I think Gillick is the only person left with a small ownership share. MacPhail is just an employee with a contract.
Middleton has said he and the Bucks have personally put $100 million in to cover losses and retain employees (up to this point). He may be exaggerating/crying poverty, and he definitely blew it by not exceeding the tax this past year, but his position is pretty clear, and his actions speak louder than words.
The player payroll is the least of it really, they also genuinely seem content to not hire new front office people just to save $10 or 15 million. If we're lucky theyll get a new President in place some time during the season, and a new GM (who will be more like an assistant GM anyway) by the end of the season.
What's ironic is they could have just kept Klentak.
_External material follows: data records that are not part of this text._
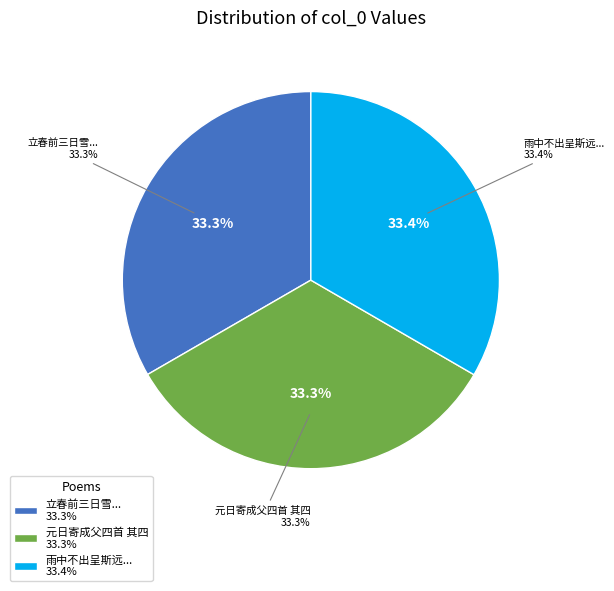

Is there any slice that represents more than half of the pie?

No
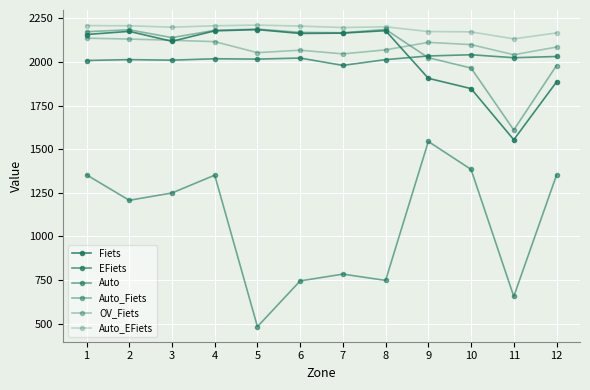

At which label is Auto closest to 1013?

2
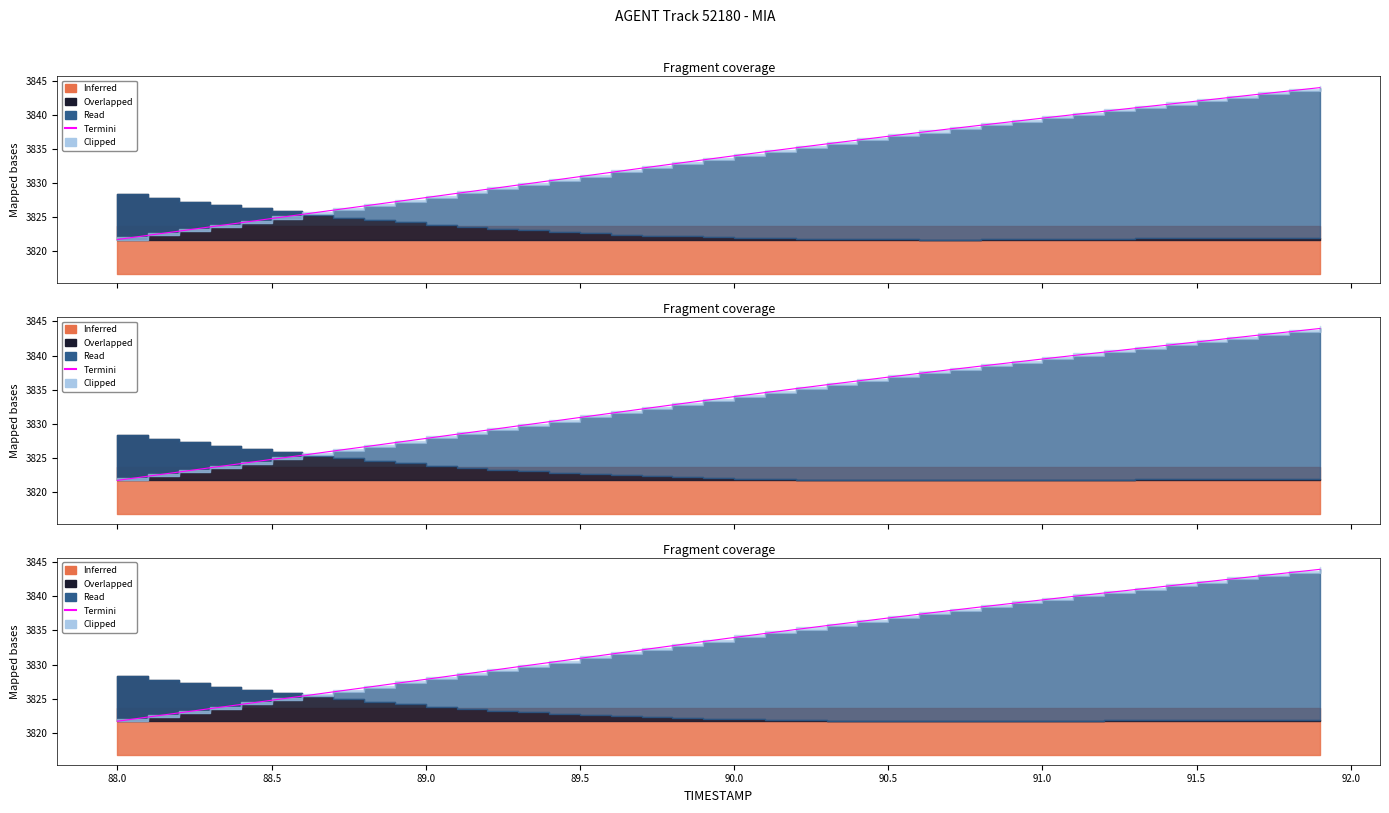

What is the difference between the maximum and minimum values?

22.3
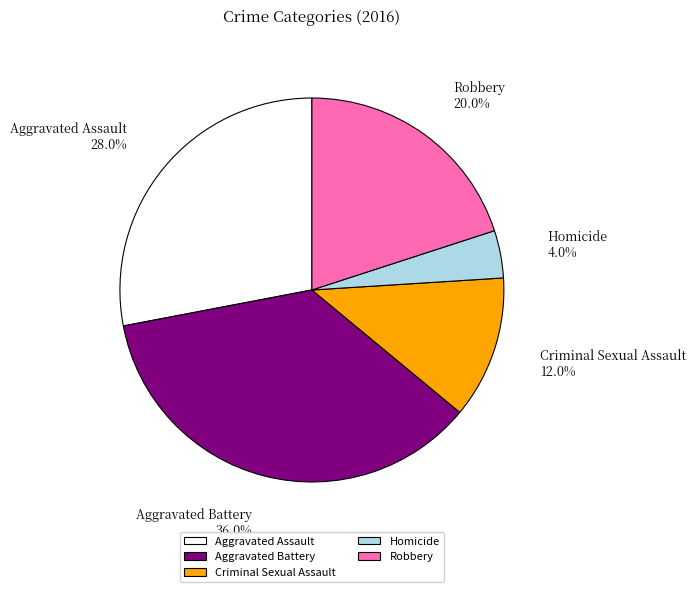

Is there a majority slice in this chart?

No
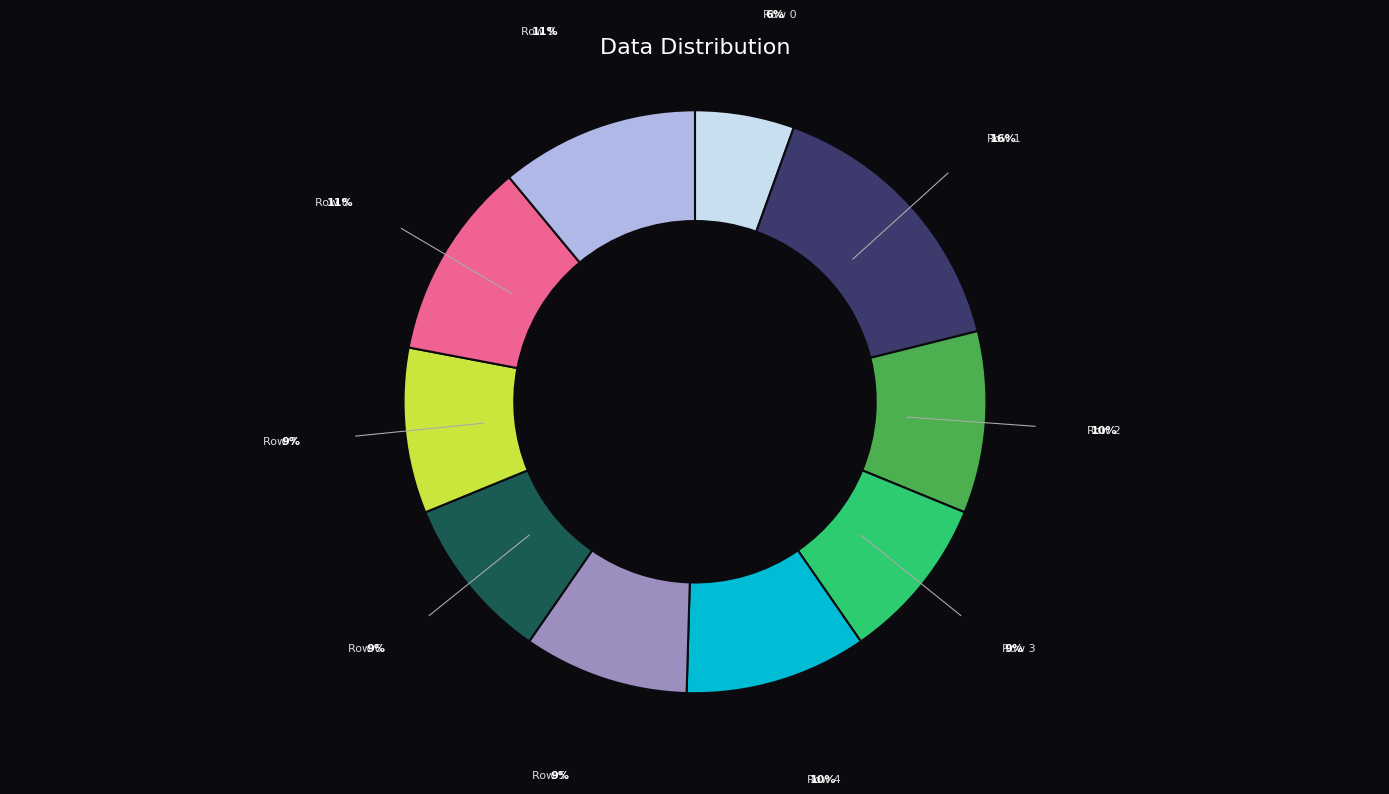

Which slice is the largest?

Row 1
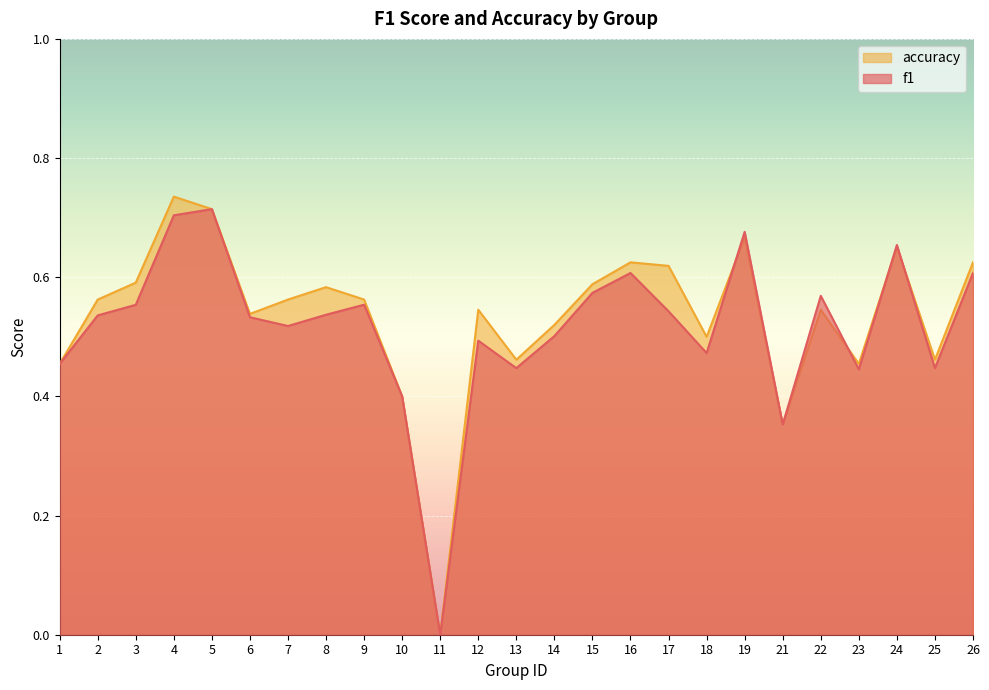

How many times do accuracy and f1 cross each other?

4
Whatever PR benefit there was from firing him is long gone, superseded by the PR nightmare of Emperor's New Clothes and being perceived as cheap.
This right here, from Olney:
That the Phillies have dallied about their front-office leadership is a source of enormous confusion around the sport, because whatever salary is required for the next head honcho in baseball operations is an infinitesimal fraction of what's at stake financially for the franchise, in picking the right players at the right prices, and in the resulting revenues. "It's small-minded," said one executive.
Seriously, it would take a new President and GM 1-2 transactions to pay their own salaries. One good trade or under-the-radar free agent signing and you save $10-20 million in payroll compared to a bad one, or just any big $ free agent. And when fans come back, they won't be rushing down to CBP if 2021 is much like 2017-2020.